* [EXCERPTED PASSAGE]:
>>>
Keith W. Shanley, Timothy A. Cross

Examination of cores and well-log data from the Winnipegosis Formation (Givetian) within a study area of approximately 11,500 mi² (30,000 km²) in northern North Dakota allows recognition of seven time-stratigraphic progradational units within the Winnipegosis Formation. Together with the underlying Ashern Formation, these units are arranged in landward-stepping, vertical stacking, and seaward-stepping geometric patterns, which reflect changes in relative sea level. Abrupt juxtaposition of shallow over deeper water lithologies, evidence for subaerial exposure, and onlap geometries further suggest that these progradational units form two larger Vail-type sequences separated by regionally persistent unconformities or their correlative conformities.
<<<
* [RECORDED DATA]:
>>>
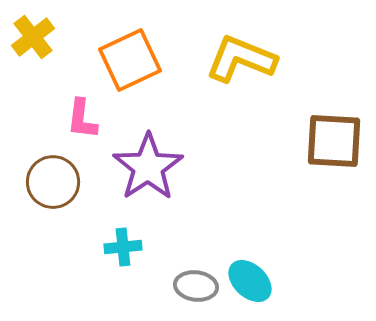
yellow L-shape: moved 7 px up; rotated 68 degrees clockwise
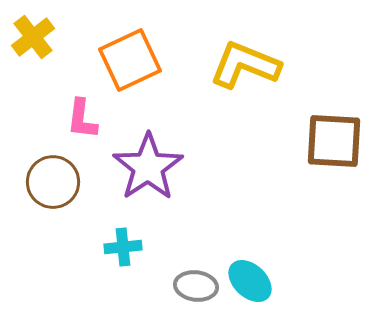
yellow L-shape: moved 4 px right, 6 px down
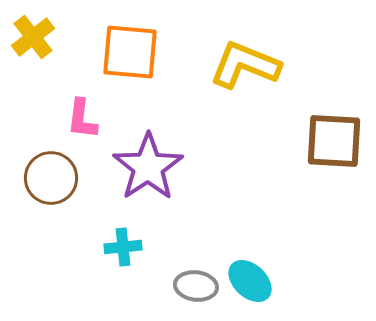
orange square: moved 8 px up; rotated 30 degrees clockwise
brown circle: moved 2 px left, 4 px up
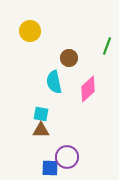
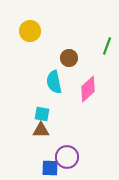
cyan square: moved 1 px right
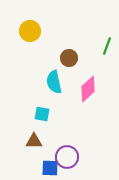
brown triangle: moved 7 px left, 11 px down
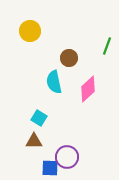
cyan square: moved 3 px left, 4 px down; rotated 21 degrees clockwise
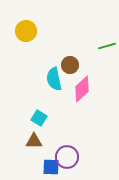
yellow circle: moved 4 px left
green line: rotated 54 degrees clockwise
brown circle: moved 1 px right, 7 px down
cyan semicircle: moved 3 px up
pink diamond: moved 6 px left
blue square: moved 1 px right, 1 px up
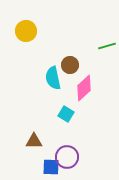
cyan semicircle: moved 1 px left, 1 px up
pink diamond: moved 2 px right, 1 px up
cyan square: moved 27 px right, 4 px up
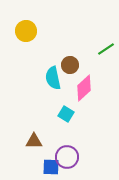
green line: moved 1 px left, 3 px down; rotated 18 degrees counterclockwise
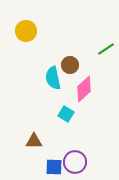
pink diamond: moved 1 px down
purple circle: moved 8 px right, 5 px down
blue square: moved 3 px right
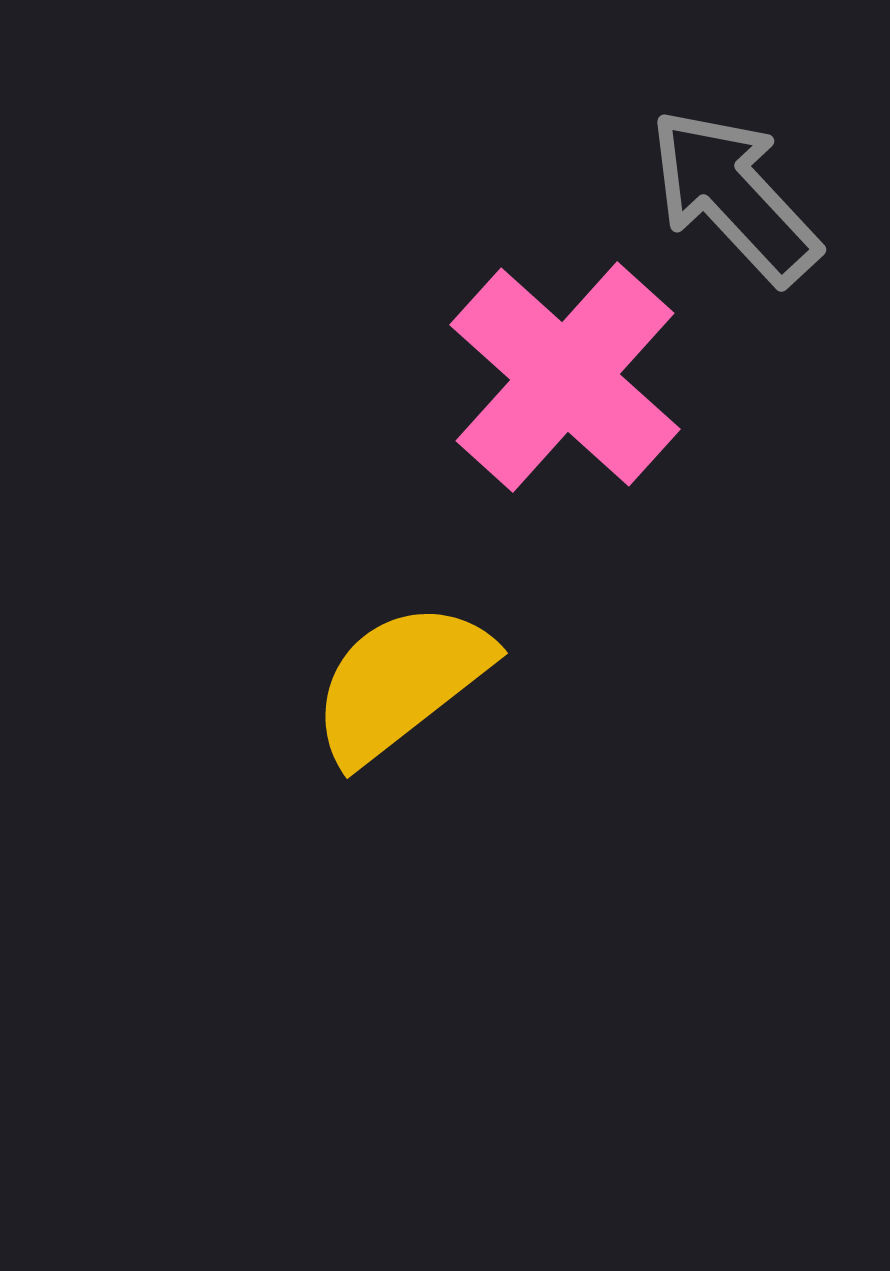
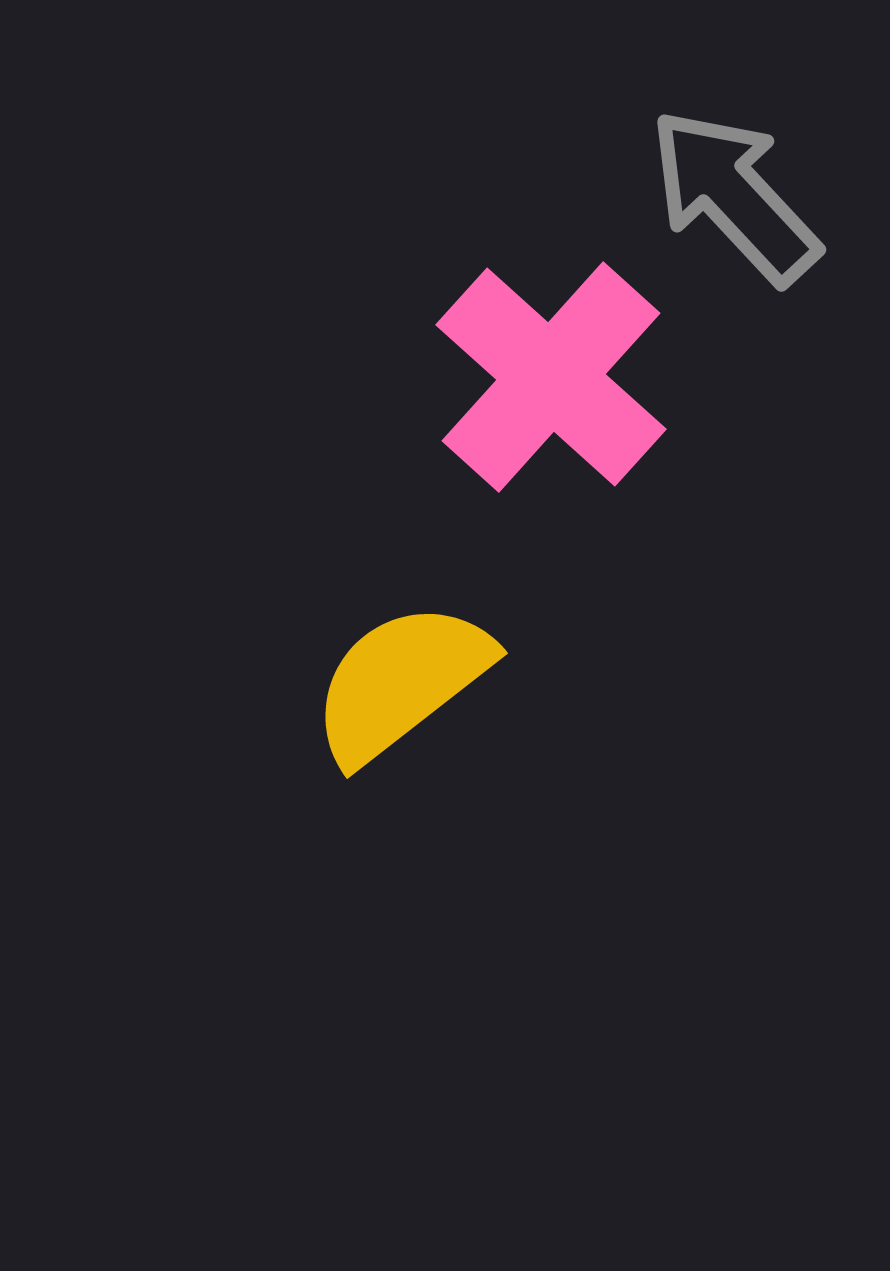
pink cross: moved 14 px left
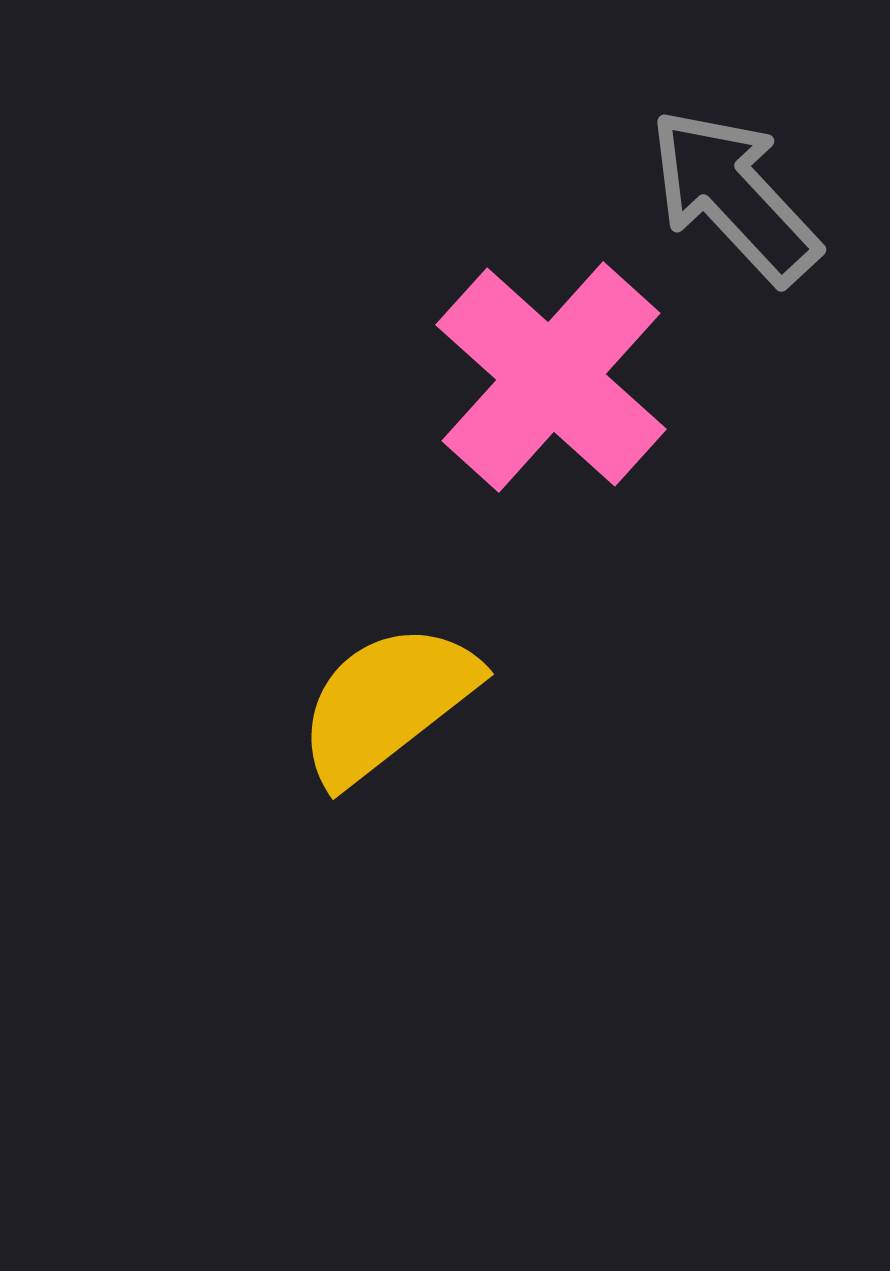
yellow semicircle: moved 14 px left, 21 px down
<<<
* [EXERCISE 1]:
Reproduce the Winnipegosis Formation passage word for word, starting at "Keith W. Shanley, Timothy" and ending at "their correlative conformities.".
* [EXERCISE 2]:
List the geometric patterns the Winnipegosis Formation passage says the progradational units are arranged in.
Work from the Winnipegosis Formation passage alone.

* [WRITTEN RESPONSE 1]:
Keith W. Shanley, Timothy A. Cross

Examination of cores and well-log data from the Winnipegosis Formation (Givetian) within a study area of approximately 11,500 mi² (30,000 km²) in northern North Dakota allows recognition of seven time-stratigraphic progradational units within the Winnipegosis Formation. Together with the underlying Ashern Formation, these units are arranged in landward-stepping, vertical stacking, and seaward-stepping geometric patterns, which reflect changes in relative sea level. Abrupt juxtaposition of shallow over deeper water lithologies, evidence for subaerial exposure, and onlap geometries further suggest that these progradational units form two larger Vail-type sequences separated by regionally persistent unconformities or their correlative conformities.

* [WRITTEN RESPONSE 2]:
- Landward-stepping
- Vertical stacking
- Seaward-stepping